6-7 AM exercise, eat
11-12 eat, email
PM: target 3-5 open mics a week, singing my own songs plus some covers; online art business stuff
This schedule serves these short- and medium-term targets:
– Minimum 1 gallery pitch, opening, or new public art experiment a week—starting next week, so by July 15.
– 100 paintings in a month à reopening active online store for ecommerce—by August 9.
– Secure space to create those paintings within a week—by July 15.
– Minimum 10 painting sales in a month—by August 9.
– (Re)Write, (re)illustrate, self-publish first two of the illustrated children’s book series Where the Wilde Thinks Are within two months—so by September 9. At least on Kindle and CreateSpace, maybe on other digital platforms too.
– The apocryphal album recorded in three months—by October 9.
– Have a pilot/beginnings of a portfolio for the Portraits of Peace series within one month—by August 9.
– Have a product of the series within 1 year—by July 9, 2016—in book form, or an online series that’s a fuller portfolio I can use to get freelance art jobs, pitch galleries, and do other stuff with I can’t even imagine just now. (E.g., there’s a field experimental component of the project incorporating some positive psych stuff like from Pennebaker’s work on expressive writing that I haven’t hashed out yet. I want to listen deeply and see what feels right in the context of people’s stories first.)

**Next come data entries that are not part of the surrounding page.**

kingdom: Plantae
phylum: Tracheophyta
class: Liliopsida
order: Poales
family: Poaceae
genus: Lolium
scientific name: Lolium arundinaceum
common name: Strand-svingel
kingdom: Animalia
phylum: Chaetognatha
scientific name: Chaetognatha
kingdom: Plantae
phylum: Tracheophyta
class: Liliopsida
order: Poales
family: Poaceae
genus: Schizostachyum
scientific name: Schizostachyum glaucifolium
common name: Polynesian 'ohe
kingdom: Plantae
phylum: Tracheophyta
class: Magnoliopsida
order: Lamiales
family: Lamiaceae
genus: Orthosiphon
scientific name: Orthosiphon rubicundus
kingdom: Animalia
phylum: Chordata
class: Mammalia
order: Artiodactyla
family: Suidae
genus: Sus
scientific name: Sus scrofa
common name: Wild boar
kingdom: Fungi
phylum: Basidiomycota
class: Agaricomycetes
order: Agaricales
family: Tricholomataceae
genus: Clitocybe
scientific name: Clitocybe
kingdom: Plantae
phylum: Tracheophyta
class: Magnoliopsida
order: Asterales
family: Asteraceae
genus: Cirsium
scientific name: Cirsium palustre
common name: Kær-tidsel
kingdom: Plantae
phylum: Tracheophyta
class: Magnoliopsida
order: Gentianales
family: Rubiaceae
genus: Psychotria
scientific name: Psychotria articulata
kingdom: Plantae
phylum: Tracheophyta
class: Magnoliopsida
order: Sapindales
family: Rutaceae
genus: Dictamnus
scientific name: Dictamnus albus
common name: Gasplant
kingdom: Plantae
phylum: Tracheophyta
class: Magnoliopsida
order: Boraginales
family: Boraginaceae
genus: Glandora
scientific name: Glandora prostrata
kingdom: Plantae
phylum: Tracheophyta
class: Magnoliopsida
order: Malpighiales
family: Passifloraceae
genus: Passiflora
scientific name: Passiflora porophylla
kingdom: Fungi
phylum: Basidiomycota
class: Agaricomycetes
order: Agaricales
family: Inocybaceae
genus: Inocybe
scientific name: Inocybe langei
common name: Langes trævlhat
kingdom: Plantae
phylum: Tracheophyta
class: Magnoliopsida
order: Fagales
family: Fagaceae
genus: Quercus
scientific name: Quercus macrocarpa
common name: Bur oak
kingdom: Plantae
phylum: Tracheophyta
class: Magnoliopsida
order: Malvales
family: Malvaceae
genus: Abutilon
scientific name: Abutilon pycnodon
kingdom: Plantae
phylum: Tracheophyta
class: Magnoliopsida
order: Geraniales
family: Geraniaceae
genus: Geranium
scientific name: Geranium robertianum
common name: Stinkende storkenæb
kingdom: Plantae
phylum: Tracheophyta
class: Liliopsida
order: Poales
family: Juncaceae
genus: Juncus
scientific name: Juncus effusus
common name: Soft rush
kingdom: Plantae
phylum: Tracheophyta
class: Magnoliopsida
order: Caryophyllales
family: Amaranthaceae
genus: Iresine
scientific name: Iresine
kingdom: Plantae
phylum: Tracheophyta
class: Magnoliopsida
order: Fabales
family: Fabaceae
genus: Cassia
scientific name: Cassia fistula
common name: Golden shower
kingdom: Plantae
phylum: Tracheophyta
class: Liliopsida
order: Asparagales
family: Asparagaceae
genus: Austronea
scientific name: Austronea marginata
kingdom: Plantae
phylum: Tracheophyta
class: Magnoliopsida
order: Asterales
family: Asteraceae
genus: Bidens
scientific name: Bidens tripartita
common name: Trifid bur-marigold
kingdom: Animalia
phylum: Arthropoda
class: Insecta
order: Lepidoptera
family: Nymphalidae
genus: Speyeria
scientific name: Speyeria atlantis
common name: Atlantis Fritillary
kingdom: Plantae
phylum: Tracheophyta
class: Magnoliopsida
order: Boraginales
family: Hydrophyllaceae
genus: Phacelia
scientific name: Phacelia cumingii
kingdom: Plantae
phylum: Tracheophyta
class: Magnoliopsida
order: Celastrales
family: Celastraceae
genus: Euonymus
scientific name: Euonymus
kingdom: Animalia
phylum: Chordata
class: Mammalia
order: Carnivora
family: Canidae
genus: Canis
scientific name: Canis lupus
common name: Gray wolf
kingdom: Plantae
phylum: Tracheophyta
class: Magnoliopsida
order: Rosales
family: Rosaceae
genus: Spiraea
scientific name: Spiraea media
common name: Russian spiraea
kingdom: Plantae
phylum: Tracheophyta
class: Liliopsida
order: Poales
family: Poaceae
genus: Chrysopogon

Money as a target and how I will make it:
– This is the thing I have always been bad at so much as thinking about as an artist. Let’s correct that error now. Again. Or blog trying.
– I’d like to pay off my attempted business launch/move debts and have money to make art and travel. Ideally I’d make something like $110k/year. But most businesses take years to turn a profit. So setting a short-term goal that’s specific feels really weird. Overly optimistic. But I have to get better at doing it or it’s not going to happen.
– There are six relatively immediate ways to monetize my art:
o 1. selling paintings online and in person, getting a better sense of my market and pitching to them better,
o 2. making prints and postcards to sell at markets or openings,
o 3. properly illustrating and self-publishing the Wilde Thinks children’s book series,
o 4. teaching (although I start to worry about the visa issue with this—there has to be a way for people to legally teach in other countries as they travel, but I’m not sure how this all works and want to follow the rules),
o 5. working on the Portraits of Peace peace-maker interview and painting series, perhaps starting with Syrian refugees or folks who have come back from the war in London (Eliot Higgins says he can try to get me in touch with some relevant folks to do a pilot/get started on this—I’m happy if other folks can too), and
o 6. offer painting-photography portraits (combining techniques using a camera, a printer or access to one, photo transfer using acrylic gel medium, photos to canvas, and paint in combination with that—but this seems like something I’d need to build up a clientele in a place doing, like any other portrait photographer),
Clearly formatting is not one of the things I will be getting paid for in this life. Also modeling.
Just painting and selling the paintings online as best I can seems like the simplest, most obvious thing here. Re-launching an online oil painting store has got to be the most analogue, weird, inefficient way possible to be a digital nomad. But it’s what I think I have to try next.
I don’t know if I’m doing it all wrong, but this is what I’m doing. I want to be a jobbing artist, run my own successful business, and be loved. Just doing what I have to do as an artist in a space where I’m allowed to make a mess—but keep getting out plenty meeting nice people like I have been—seems like a good place to start.